» WHAT YOU HAVE TO DO: Without the images, set down each entry exactly.

• • • • •

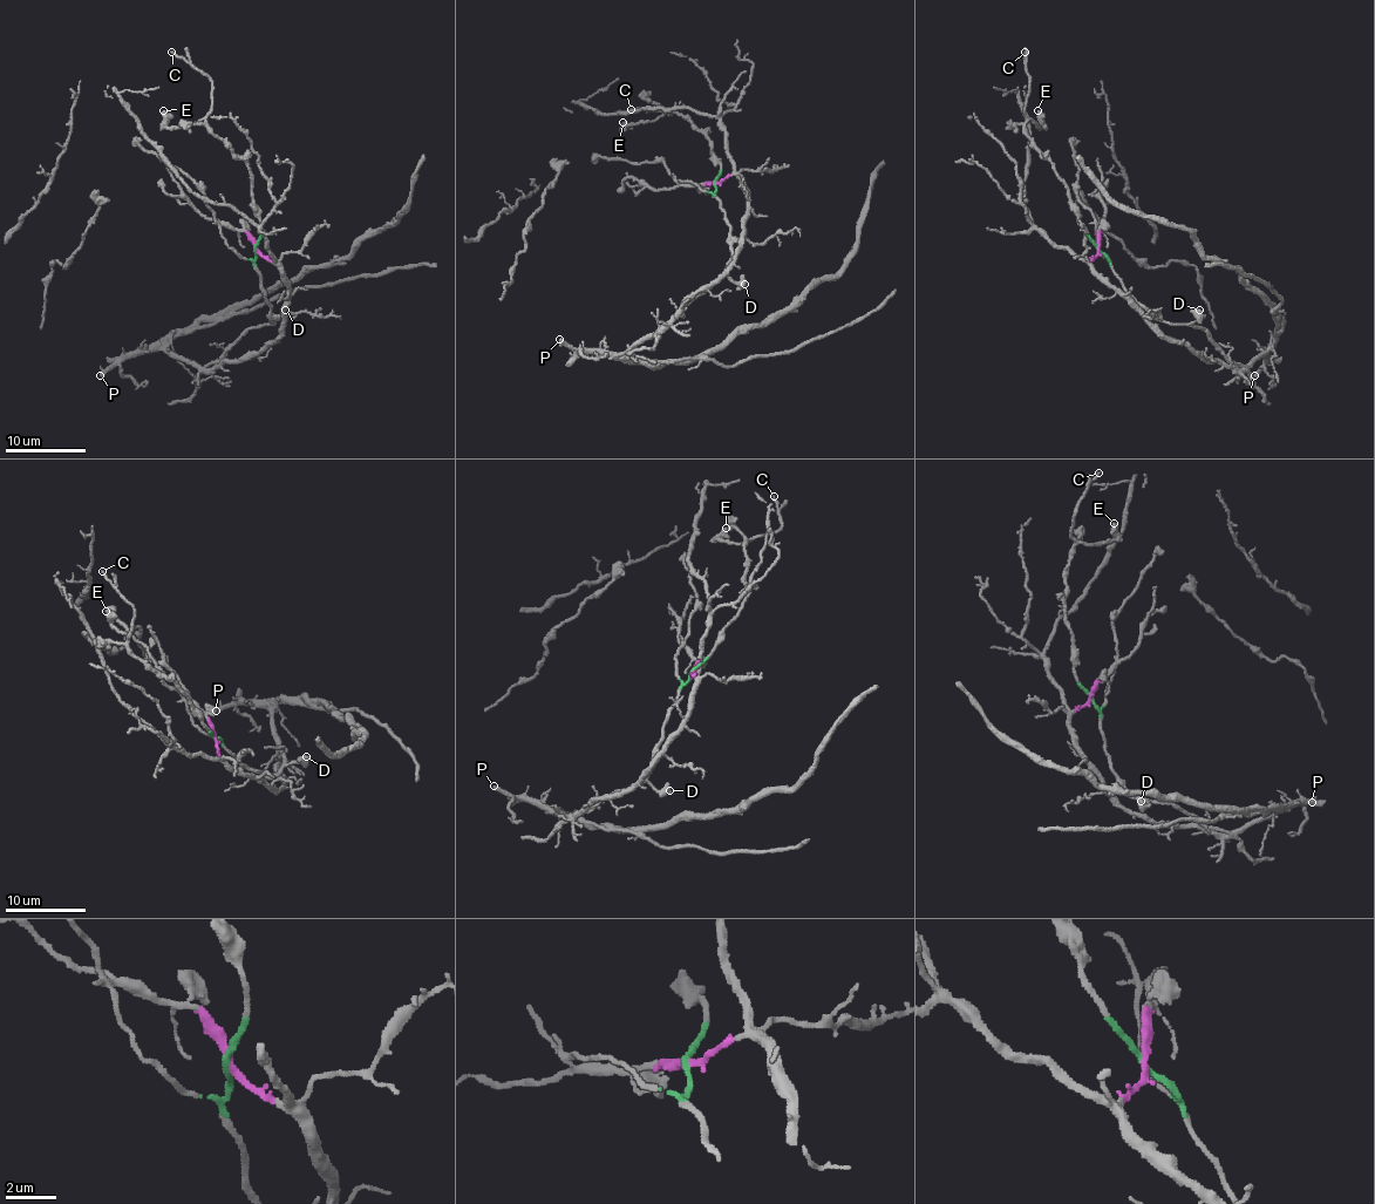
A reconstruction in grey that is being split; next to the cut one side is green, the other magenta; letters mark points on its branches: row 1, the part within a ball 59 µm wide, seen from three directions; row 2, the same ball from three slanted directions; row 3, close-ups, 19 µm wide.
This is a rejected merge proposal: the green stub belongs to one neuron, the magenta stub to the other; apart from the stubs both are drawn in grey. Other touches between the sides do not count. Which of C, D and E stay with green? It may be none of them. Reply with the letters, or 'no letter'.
C, D, E

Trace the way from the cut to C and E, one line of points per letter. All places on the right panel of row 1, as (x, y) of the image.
C: (1097, 249), (1082, 225), (1068, 184), (1026, 133), (1029, 80), (1023, 60), (1026, 52)
E: (1097, 249), (1082, 225), (1068, 184), (1026, 133), (1029, 118), (1041, 127), (1037, 110)

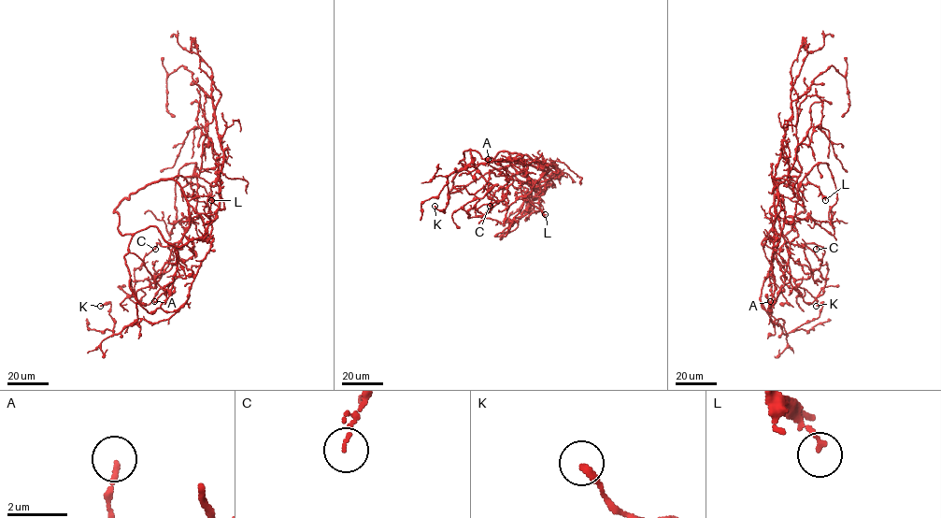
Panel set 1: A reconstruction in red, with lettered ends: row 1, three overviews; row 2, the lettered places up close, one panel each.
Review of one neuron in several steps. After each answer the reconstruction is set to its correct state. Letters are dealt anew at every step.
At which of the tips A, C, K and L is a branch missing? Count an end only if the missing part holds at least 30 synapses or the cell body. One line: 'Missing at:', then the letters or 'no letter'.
Missing at: no letter

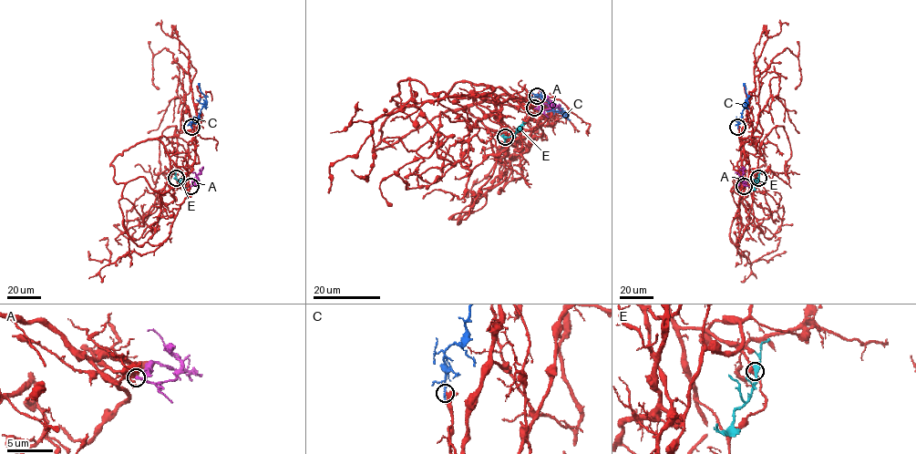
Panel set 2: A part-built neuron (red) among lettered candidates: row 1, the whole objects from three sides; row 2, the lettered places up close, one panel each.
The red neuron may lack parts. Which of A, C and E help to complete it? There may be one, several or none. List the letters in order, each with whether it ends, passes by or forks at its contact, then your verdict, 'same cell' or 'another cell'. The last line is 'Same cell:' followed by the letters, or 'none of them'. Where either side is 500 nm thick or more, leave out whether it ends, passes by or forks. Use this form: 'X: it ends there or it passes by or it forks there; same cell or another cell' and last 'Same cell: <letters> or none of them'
A: it passes by; another cell
C: it ends there; another cell
E: it forks there; another cell
Same cell: none of them

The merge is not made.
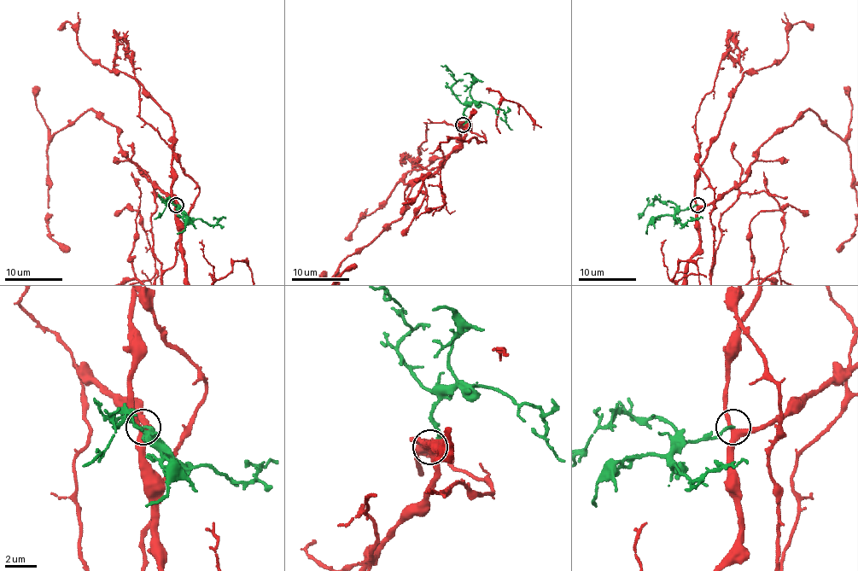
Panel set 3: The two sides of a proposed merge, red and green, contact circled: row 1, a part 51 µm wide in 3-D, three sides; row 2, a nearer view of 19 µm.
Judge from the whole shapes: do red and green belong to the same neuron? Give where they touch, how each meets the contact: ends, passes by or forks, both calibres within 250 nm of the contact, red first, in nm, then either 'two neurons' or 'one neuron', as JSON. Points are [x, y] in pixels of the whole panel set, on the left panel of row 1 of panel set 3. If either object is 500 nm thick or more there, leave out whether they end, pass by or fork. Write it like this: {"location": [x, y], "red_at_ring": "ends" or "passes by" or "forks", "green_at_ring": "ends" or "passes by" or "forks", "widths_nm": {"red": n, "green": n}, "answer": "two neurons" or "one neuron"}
{"location": [176, 205], "red_at_ring": "forks", "green_at_ring": "ends", "widths_nm": {"red": 320, "green": 200}, "answer": "two neurons"}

• • • • •

» RESULT:
A reconstruction in grey that is being split; next to the cut one side is green, the other magenta; letters mark points on its branches: row 1, the part within a ball 59 µm wide, seen from three directions; row 2, the same ball from three slanted directions; row 3, close-ups, 19 µm wide.
This is a rejected merge proposal: the green stub belongs to one neuron, the magenta stub to the other; apart from the stubs both are drawn in grey. Other touches between the sides do not count. Which of C, D and E stay with green? It may be none of them. Reply with the letters, or 'no letter'.
C, D, E

Trace the way from the cut to C and E, one line of points per letter. All places on the right panel of row 1, as (x, y) of the image.
C: (1097, 249), (1082, 225), (1068, 184), (1026, 133), (1029, 80), (1023, 60), (1026, 52)
E: (1097, 249), (1082, 225), (1068, 184), (1026, 133), (1029, 118), (1041, 127), (1037, 110)

Panel set 1: A reconstruction in red, with lettered ends: row 1, three overviews; row 2, the lettered places up close, one panel each.
Review of one neuron in several steps. After each answer the reconstruction is set to its correct state. Letters are dealt anew at every step.
At which of the tips A, C, K and L is a branch missing? Count an end only if the missing part holds at least 30 synapses or the cell body. One line: 'Missing at:', then the letters or 'no letter'.
Missing at: no letter

Panel set 2: A part-built neuron (red) among lettered candidates: row 1, the whole objects from three sides; row 2, the lettered places up close, one panel each.
The red neuron may lack parts. Which of A, C and E help to complete it? There may be one, several or none. List the letters in order, each with whether it ends, passes by or forks at its contact, then your verdict, 'same cell' or 'another cell'. The last line is 'Same cell:' followed by the letters, or 'none of them'. Where either side is 500 nm thick or more, leave out whether it ends, passes by or forks. Use this form: 'X: it ends there or it passes by or it forks there; same cell or another cell' and last 'Same cell: <letters> or none of them'
A: it passes by; another cell
C: it ends there; another cell
E: it forks there; another cell
Same cell: none of them

The merge is not made.
Panel set 3: The two sides of a proposed merge, red and green, contact circled: row 1, a part 51 µm wide in 3-D, three sides; row 2, a nearer view of 19 µm.
Judge from the whole shapes: do red and green belong to the same neuron? Give where they touch, how each meets the contact: ends, passes by or forks, both calibres within 250 nm of the contact, red first, in nm, then either 'two neurons' or 'one neuron', as JSON. Points are [x, y] in pixels of the whole panel set, on the left panel of row 1 of panel set 3. If either object is 500 nm thick or more there, leave out whether they end, pass by or fork. Write it like this: {"location": [x, y], "red_at_ring": "ends" or "passes by" or "forks", "green_at_ring": "ends" or "passes by" or "forks", "widths_nm": {"red": n, "green": n}, "answer": "two neurons" or "one neuron"}
{"location": [176, 205], "red_at_ring": "forks", "green_at_ring": "ends", "widths_nm": {"red": 320, "green": 200}, "answer": "two neurons"}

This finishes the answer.